**課題のねらい:**
Lion ’68のレビュー記事のうち、「Lion ’68 Super Lead Amp:特徴「Plexiの魂を詰めたアンプ・イン・ア・ボックス」」を含む語句で始まり「Super Lead Amp:実機レビュー「Marshall本家との比較と驚きの完成度」」で終わる部分を、「Roomノブ」を「Ambienceノブ」に置き換えて書き直してください。

**検討用の本文:**
+++
Universal AudioのUAFXシリーズに新たに加わった「Lion ’68 Super Lead Amp」。伝説のマーシャルPlexiサウンドを一台のペダルに詰め込んだこのモデルは、果たして本物のマーシャルの代わりになり得るのか?
チューブアンプ気質の筆者が、実際の音・操作感・使い勝手をじっくりと確かめながら、その可能性と魅力を徹底検証してみました。スタジオ、自宅、ライブハウスで使用した体験に基づいてお届けします。
Lion ’68 Super Lead Amp:特徴「Plexiの魂を詰めたアンプ・イン・ア・ボックス」

出典:hookup.co.jp
UAFX Lion ’68は、1968年製のMarshall Super Lead、Super Bass、そして「Brown Sound」系の3つのアンプモードを搭載した本格派アンプモデリングペダルです。Universal Audioが誇る高精度なモデリング技術によって、あの伝説的なPlexiトーンを極限まで忠実に再現。クラシックロック、ハードロック、そしてモダンロックまで、多くのギタリストにとって理想的なトーンがこの一台に凝縮されています。
外観はUAFXシリーズに共通するクラシカルかつ高級感のある仕上がり。Volume 1 & 2の独立したゲインコントロールをはじめ、3バンドEQ(Bass, Mid, Treble)、Presence、ルーム感を加えるRoomノブ、さらにヴィンテージEPブーストを再現したBoostノブも搭載。これらのコントロールにより、直感的かつ緻密な音作りが可能です。実際、手元でパッと音を整えられる操作性は、スタジオ作業の中でも重宝しました。
さらに、6種類のキャビネット・シミュレーションを標準搭載。Basket Weave 4×12やGreenback 25/30など、有名なキャビをリアルに再現し、マイクやルームのキャラクターも細かくシミュレート。アプリ連携による拡張性も高く、ノイズゲートや4ケーブルモード設定なども簡単に操作できます。自宅で鳴らすときはRoomノブの効果が絶妙で、“部屋鳴り感”が自然に足され、録音にもそのまま使えるクオリティです。
Lion ’68 Super Lead Amp:実機レビュー「Marshall本家との比較と驚きの完成度」
+++
**保存データ:**

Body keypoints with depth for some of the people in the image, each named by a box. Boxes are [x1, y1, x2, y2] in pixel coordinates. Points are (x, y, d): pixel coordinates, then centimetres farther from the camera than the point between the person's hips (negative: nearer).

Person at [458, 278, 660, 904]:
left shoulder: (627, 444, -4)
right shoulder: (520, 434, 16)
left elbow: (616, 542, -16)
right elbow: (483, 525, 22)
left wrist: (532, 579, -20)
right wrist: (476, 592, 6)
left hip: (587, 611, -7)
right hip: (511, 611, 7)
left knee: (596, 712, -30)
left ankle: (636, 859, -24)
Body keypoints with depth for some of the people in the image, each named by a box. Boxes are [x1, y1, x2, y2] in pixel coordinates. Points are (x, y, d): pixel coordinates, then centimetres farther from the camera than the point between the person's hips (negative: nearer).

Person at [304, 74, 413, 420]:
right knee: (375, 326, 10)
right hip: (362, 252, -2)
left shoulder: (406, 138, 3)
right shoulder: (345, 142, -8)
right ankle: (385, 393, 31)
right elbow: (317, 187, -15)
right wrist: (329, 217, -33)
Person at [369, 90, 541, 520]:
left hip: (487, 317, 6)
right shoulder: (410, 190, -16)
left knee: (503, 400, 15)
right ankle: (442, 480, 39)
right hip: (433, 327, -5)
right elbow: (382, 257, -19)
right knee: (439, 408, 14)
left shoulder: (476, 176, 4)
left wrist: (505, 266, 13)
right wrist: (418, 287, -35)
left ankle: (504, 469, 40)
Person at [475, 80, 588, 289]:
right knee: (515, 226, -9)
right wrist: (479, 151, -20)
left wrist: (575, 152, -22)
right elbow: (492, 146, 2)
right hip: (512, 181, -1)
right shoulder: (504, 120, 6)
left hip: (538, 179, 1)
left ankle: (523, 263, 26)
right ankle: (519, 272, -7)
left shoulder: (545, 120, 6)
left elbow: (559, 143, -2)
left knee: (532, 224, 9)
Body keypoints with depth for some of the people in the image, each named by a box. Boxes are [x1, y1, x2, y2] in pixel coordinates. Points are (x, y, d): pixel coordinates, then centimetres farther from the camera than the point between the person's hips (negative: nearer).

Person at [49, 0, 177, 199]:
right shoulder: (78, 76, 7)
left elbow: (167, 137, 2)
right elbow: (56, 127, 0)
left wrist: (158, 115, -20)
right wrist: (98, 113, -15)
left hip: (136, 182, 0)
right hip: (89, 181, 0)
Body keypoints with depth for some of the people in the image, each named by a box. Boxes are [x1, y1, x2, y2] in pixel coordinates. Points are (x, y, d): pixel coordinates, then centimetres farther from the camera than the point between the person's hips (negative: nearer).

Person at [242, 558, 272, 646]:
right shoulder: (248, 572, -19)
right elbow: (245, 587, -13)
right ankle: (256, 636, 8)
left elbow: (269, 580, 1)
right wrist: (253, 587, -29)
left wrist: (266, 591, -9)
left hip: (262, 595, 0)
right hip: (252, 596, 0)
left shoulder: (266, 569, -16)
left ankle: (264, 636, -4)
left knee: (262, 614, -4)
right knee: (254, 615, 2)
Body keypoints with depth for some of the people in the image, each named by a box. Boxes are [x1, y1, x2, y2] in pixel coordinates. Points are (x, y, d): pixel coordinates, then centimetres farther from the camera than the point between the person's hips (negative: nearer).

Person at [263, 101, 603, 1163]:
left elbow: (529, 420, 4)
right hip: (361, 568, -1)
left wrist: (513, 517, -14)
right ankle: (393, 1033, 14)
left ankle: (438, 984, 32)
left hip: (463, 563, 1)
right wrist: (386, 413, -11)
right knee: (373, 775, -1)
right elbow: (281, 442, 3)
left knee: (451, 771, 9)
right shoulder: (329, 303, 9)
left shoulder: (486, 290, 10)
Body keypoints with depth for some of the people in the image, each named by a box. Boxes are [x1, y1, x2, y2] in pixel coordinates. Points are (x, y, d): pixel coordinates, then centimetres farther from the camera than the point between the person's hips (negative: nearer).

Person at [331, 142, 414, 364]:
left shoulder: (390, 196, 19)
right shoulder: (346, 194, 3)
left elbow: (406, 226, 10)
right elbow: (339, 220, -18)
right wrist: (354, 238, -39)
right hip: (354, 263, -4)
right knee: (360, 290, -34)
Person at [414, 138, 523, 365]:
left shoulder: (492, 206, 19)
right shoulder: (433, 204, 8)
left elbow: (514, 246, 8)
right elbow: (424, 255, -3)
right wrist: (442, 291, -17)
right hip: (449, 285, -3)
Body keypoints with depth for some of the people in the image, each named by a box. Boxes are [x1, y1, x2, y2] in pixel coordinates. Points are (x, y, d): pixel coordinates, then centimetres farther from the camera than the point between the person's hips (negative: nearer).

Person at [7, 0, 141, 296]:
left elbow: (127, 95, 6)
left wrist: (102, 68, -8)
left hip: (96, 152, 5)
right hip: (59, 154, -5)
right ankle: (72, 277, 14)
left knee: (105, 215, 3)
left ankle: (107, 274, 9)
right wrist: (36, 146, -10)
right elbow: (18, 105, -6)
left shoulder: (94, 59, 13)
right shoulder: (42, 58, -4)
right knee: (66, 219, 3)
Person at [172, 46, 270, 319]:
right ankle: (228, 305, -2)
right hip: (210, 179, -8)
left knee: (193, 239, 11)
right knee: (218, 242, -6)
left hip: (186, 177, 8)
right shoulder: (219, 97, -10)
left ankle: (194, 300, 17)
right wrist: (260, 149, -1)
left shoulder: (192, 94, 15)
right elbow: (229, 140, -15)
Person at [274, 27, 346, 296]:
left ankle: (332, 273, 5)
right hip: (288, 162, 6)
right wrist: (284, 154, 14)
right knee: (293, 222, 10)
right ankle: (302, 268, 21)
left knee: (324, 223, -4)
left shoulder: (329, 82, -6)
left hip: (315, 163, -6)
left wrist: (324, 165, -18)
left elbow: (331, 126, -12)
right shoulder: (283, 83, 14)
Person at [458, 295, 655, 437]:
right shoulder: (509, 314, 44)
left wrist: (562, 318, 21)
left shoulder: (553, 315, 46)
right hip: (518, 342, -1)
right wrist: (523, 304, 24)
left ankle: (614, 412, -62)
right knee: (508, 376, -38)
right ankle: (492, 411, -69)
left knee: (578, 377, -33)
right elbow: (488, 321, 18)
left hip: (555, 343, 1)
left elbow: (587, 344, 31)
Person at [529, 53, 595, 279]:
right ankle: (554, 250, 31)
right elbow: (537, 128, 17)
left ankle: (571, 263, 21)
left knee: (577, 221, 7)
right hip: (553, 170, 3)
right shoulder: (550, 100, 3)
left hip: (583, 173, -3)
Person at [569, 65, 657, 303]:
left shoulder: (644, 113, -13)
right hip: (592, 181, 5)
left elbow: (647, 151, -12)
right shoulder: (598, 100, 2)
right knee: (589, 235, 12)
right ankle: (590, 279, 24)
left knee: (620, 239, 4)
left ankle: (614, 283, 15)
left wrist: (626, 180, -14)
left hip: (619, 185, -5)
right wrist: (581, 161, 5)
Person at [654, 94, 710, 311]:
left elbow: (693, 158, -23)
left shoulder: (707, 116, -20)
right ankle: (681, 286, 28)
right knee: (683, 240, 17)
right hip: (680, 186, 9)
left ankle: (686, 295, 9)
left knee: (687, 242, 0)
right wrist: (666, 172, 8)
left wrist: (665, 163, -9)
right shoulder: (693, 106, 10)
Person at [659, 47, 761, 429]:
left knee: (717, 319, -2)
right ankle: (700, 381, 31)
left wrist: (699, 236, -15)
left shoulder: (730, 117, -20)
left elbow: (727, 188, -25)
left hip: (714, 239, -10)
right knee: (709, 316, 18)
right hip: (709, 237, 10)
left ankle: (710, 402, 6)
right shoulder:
+++
**課題への解答:**
Lion ’68 Super Lead Amp:特徴「Plexiの魂を詰めたアンプ・イン・ア・ボックス」

出典:hookup.co.jp
UAFX Lion ’68は、1968年製のMarshall Super Lead、Super Bass、そして「Brown Sound」系の3つのアンプモードを搭載した本格派アンプモデリングペダルです。Universal Audioが誇る高精度なモデリング技術によって、あの伝説的なPlexiトーンを極限まで忠実に再現。クラシックロック、ハードロック、そしてモダンロックまで、多くのギタリストにとって理想的なトーンがこの一台に凝縮されています。
外観はUAFXシリーズに共通するクラシカルかつ高級感のある仕上がり。Volume 1 & 2の独立したゲインコントロールをはじめ、3バンドEQ(Bass, Mid, Treble)、Presence、ルーム感を加えるAmbienceノブ、さらにヴィンテージEPブーストを再現したBoostノブも搭載。これらのコントロールにより、直感的かつ緻密な音作りが可能です。実際、手元でパッと音を整えられる操作性は、スタジオ作業の中でも重宝しました。
さらに、6種類のキャビネット・シミュレーションを標準搭載。Basket Weave 4×12やGreenback 25/30など、有名なキャビをリアルに再現し、マイクやルームのキャラクターも細かくシミュレート。アプリ連携による拡張性も高く、ノイズゲートや4ケーブルモード設定なども簡単に操作できます。自宅で鳴らすときはAmbienceノブの効果が絶妙で、“部屋鳴り感”が自然に足され、録音にもそのまま使えるクオリティです。
Lion ’68 Super Lead Amp:実機レビュー「Marshall本家との比較と驚きの完成度」